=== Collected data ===
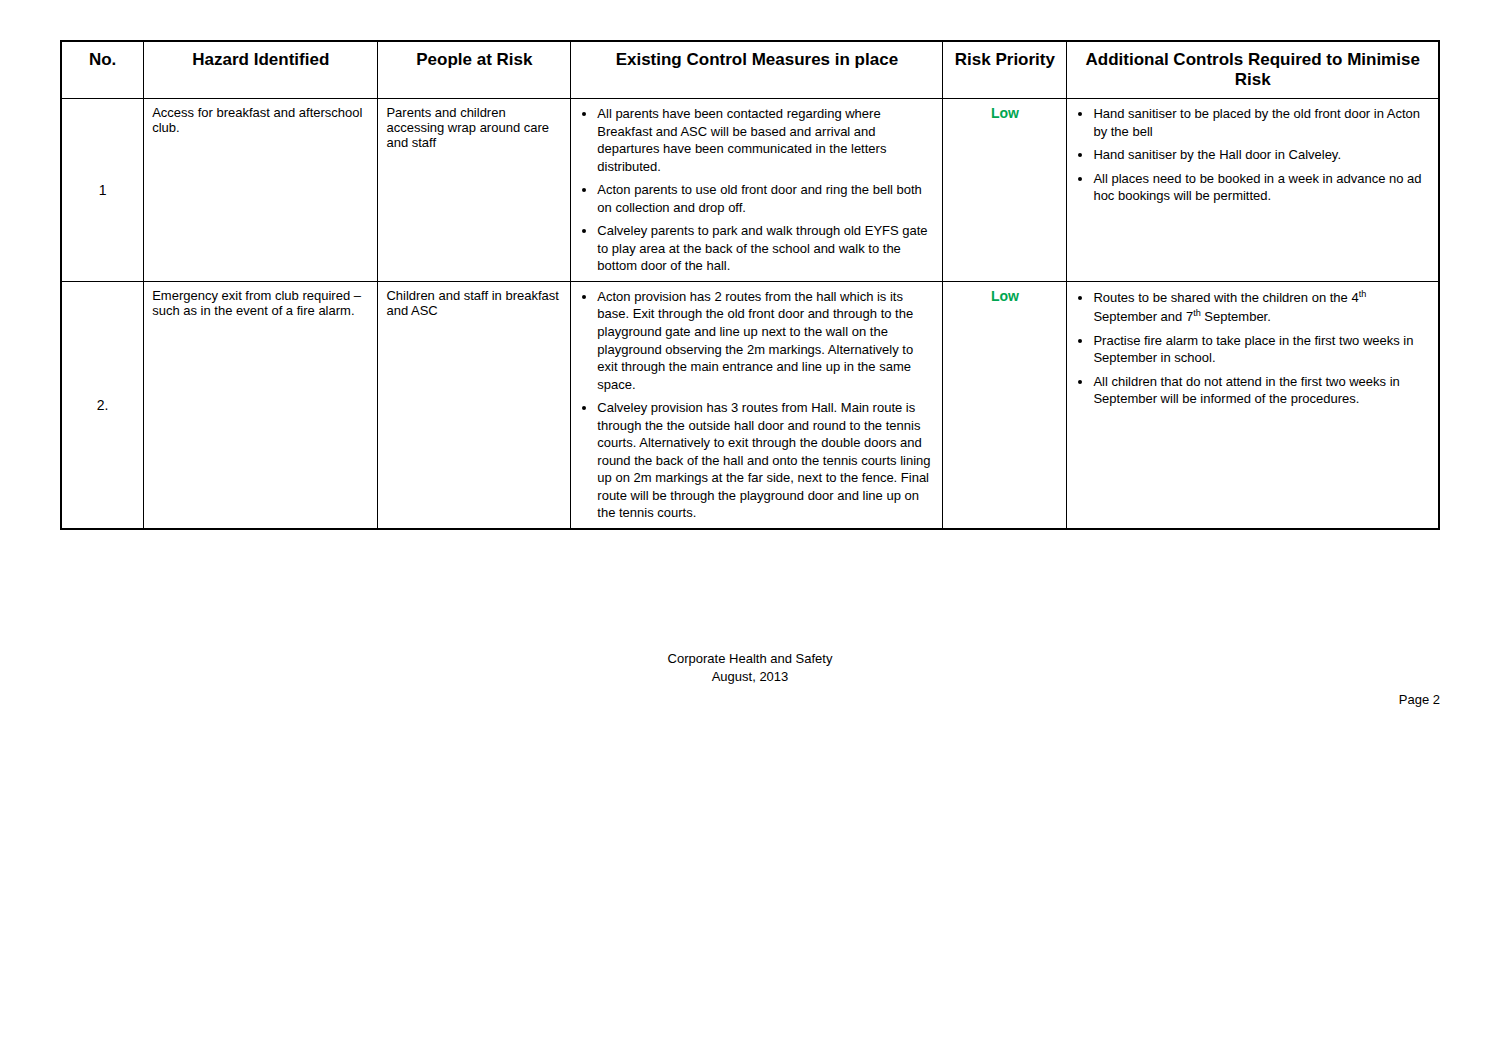| No. | Hazard Identified | People at Risk | Existing Control Measures in place | Risk Priority | Additional Controls Required to Minimise Risk |
| --- | --- | --- | --- | --- | --- |
| 1 | Access for breakfast and afterschool club. | Parents and children accessing wrap around care and staff | All parents have been contacted regarding where Breakfast and ASC will be based and arrival and departures have been communicated in the letters distributed. Acton parents to use old front door and ring the bell both on collection and drop off. Calveley parents to park and walk through old EYFS gate to play area at the back of the school and walk to the bottom door of the hall. | Low | Hand sanitiser to be placed by the old front door in Acton by the bell Hand sanitiser by the Hall door in Calveley. All places need to be booked in a week in advance no ad hoc bookings will be permitted. |
| 2. | Emergency exit from club required – such as in the event of a fire alarm. | Children and staff in breakfast and ASC | Acton provision has 2 routes from the hall which is its base. Exit through the old front door and through to the playground gate and line up next to the wall on the playground observing the 2m markings. Alternatively to exit through the main entrance and line up in the same space. Calveley provision has 3 routes from Hall. Main route is through the the outside hall door and round to the tennis courts. Alternatively to exit through the double doors and round the back of the hall and onto the tennis courts lining up on 2m markings at the far side, next to the fence. Final route will be through the playground door and line up on the tennis courts. | Low | Routes to be shared with the children on the 4 th September and 7 th September. Practise fire alarm to take place in the first two weeks in September in school. All children that do not attend in the first two weeks in September will be informed of the procedures. |
Corporate Health and Safety
August, 2013
Page 2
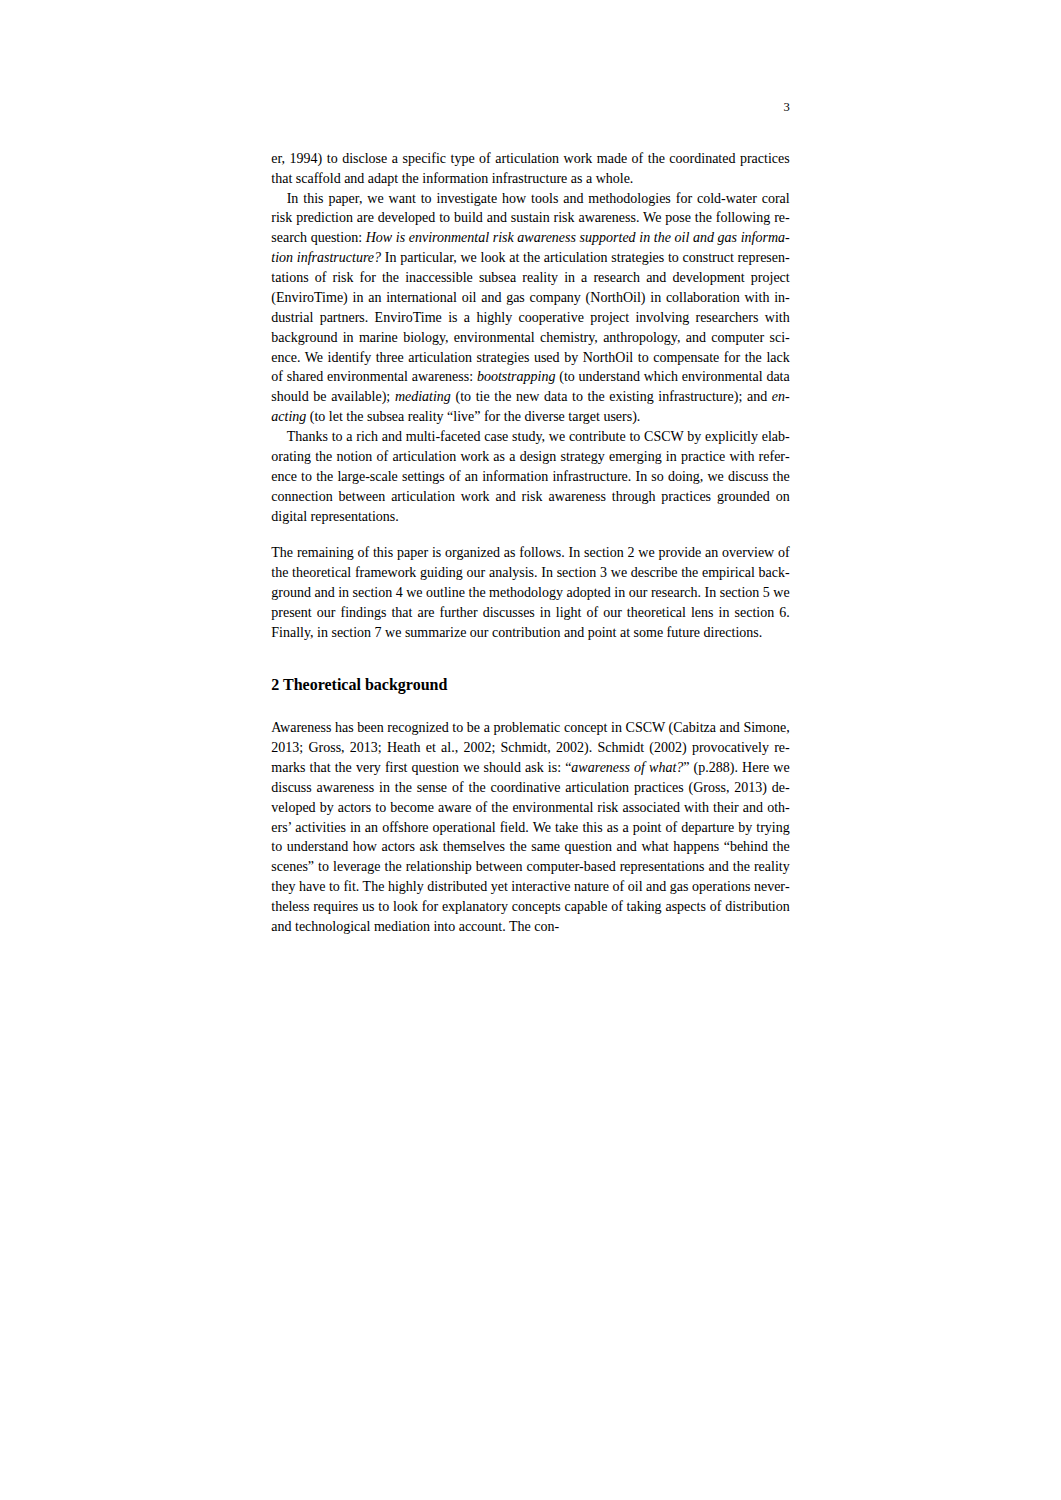3
er, 1994) to disclose a specific type of articulation work made of the coordinated practices that scaffold and adapt the information infrastructure as a whole.
In this paper, we want to investigate how tools and methodologies for cold-water coral risk prediction are developed to build and sustain risk awareness. We pose the following research question: How is environmental risk awareness supported in the oil and gas information infrastructure? In particular, we look at the articulation strategies to construct representations of risk for the inaccessible subsea reality in a research and development project (EnviroTime) in an international oil and gas company (NorthOil) in collaboration with industrial partners. EnviroTime is a highly cooperative project involving researchers with background in marine biology, environmental chemistry, anthropology, and computer science. We identify three articulation strategies used by NorthOil to compensate for the lack of shared environmental awareness: bootstrapping (to understand which environmental data should be available); mediating (to tie the new data to the existing infrastructure); and enacting (to let the subsea reality “live” for the diverse target users).
Thanks to a rich and multi-faceted case study, we contribute to CSCW by explicitly elaborating the notion of articulation work as a design strategy emerging in practice with reference to the large-scale settings of an information infrastructure. In so doing, we discuss the connection between articulation work and risk awareness through practices grounded on digital representations.
The remaining of this paper is organized as follows. In section 2 we provide an overview of the theoretical framework guiding our analysis. In section 3 we describe the empirical background and in section 4 we outline the methodology adopted in our research. In section 5 we present our findings that are further discusses in light of our theoretical lens in section 6. Finally, in section 7 we summarize our contribution and point at some future directions.
2 Theoretical background
Awareness has been recognized to be a problematic concept in CSCW (Cabitza and Simone, 2013; Gross, 2013; Heath et al., 2002; Schmidt, 2002). Schmidt (2002) provocatively remarks that the very first question we should ask is: “awareness of what?” (p.288). Here we discuss awareness in the sense of the coordinative articulation practices (Gross, 2013) developed by actors to become aware of the environmental risk associated with their and others’ activities in an offshore operational field. We take this as a point of departure by trying to understand how actors ask themselves the same question and what happens “behind the scenes” to leverage the relationship between computer-based representations and the reality they have to fit. The highly distributed yet interactive nature of oil and gas operations nevertheless requires us to look for explanatory concepts capable of taking aspects of distribution and technological mediation into account. The con-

=== Your task ===
The records above need to be copied exactly, with the pictures left out.

=== Result of this exercise ===
| No. | Hazard Identified | People at Risk | Existing Control Measures in place | Risk Priority | Additional Controls Required to Minimise Risk |
| --- | --- | --- | --- | --- | --- |
| 1 | Access for breakfast and afterschool club. | Parents and children accessing wrap around care and staff | All parents have been contacted regarding where Breakfast and ASC will be based and arrival and departures have been communicated in the letters distributed. Acton parents to use old front door and ring the bell both on collection and drop off. Calveley parents to park and walk through old EYFS gate to play area at the back of the school and walk to the bottom door of the hall. | Low | Hand sanitiser to be placed by the old front door in Acton by the bell Hand sanitiser by the Hall door in Calveley. All places need to be booked in a week in advance no ad hoc bookings will be permitted. |
| 2. | Emergency exit from club required – such as in the event of a fire alarm. | Children and staff in breakfast and ASC | Acton provision has 2 routes from the hall which is its base. Exit through the old front door and through to the playground gate and line up next to the wall on the playground observing the 2m markings. Alternatively to exit through the main entrance and line up in the same space. Calveley provision has 3 routes from Hall. Main route is through the the outside hall door and round to the tennis courts. Alternatively to exit through the double doors and round the back of the hall and onto the tennis courts lining up on 2m markings at the far side, next to the fence. Final route will be through the playground door and line up on the tennis courts. | Low | Routes to be shared with the children on the 4 th September and 7 th September. Practise fire alarm to take place in the first two weeks in September in school. All children that do not attend in the first two weeks in September will be informed of the procedures. |
Corporate Health and Safety
August, 2013
Page 2
3
er, 1994) to disclose a specific type of articulation work made of the coordinated practices that scaffold and adapt the information infrastructure as a whole.
In this paper, we want to investigate how tools and methodologies for cold-water coral risk prediction are developed to build and sustain risk awareness. We pose the following research question: How is environmental risk awareness supported in the oil and gas information infrastructure? In particular, we look at the articulation strategies to construct representations of risk for the inaccessible subsea reality in a research and development project (EnviroTime) in an international oil and gas company (NorthOil) in collaboration with industrial partners. EnviroTime is a highly cooperative project involving researchers with background in marine biology, environmental chemistry, anthropology, and computer science. We identify three articulation strategies used by NorthOil to compensate for the lack of shared environmental awareness: bootstrapping (to understand which environmental data should be available); mediating (to tie the new data to the existing infrastructure); and enacting (to let the subsea reality “live” for the diverse target users).
Thanks to a rich and multi-faceted case study, we contribute to CSCW by explicitly elaborating the notion of articulation work as a design strategy emerging in practice with reference to the large-scale settings of an information infrastructure. In so doing, we discuss the connection between articulation work and risk awareness through practices grounded on digital representations.
The remaining of this paper is organized as follows. In section 2 we provide an overview of the theoretical framework guiding our analysis. In section 3 we describe the empirical background and in section 4 we outline the methodology adopted in our research. In section 5 we present our findings that are further discusses in light of our theoretical lens in section 6. Finally, in section 7 we summarize our contribution and point at some future directions.
2 Theoretical background
Awareness has been recognized to be a problematic concept in CSCW (Cabitza and Simone, 2013; Gross, 2013; Heath et al., 2002; Schmidt, 2002). Schmidt (2002) provocatively remarks that the very first question we should ask is: “awareness of what?” (p.288). Here we discuss awareness in the sense of the coordinative articulation practices (Gross, 2013) developed by actors to become aware of the environmental risk associated with their and others’ activities in an offshore operational field. We take this as a point of departure by trying to understand how actors ask themselves the same question and what happens “behind the scenes” to leverage the relationship between computer-based representations and the reality they have to fit. The highly distributed yet interactive nature of oil and gas operations nevertheless requires us to look for explanatory concepts capable of taking aspects of distribution and technological mediation into account. The con-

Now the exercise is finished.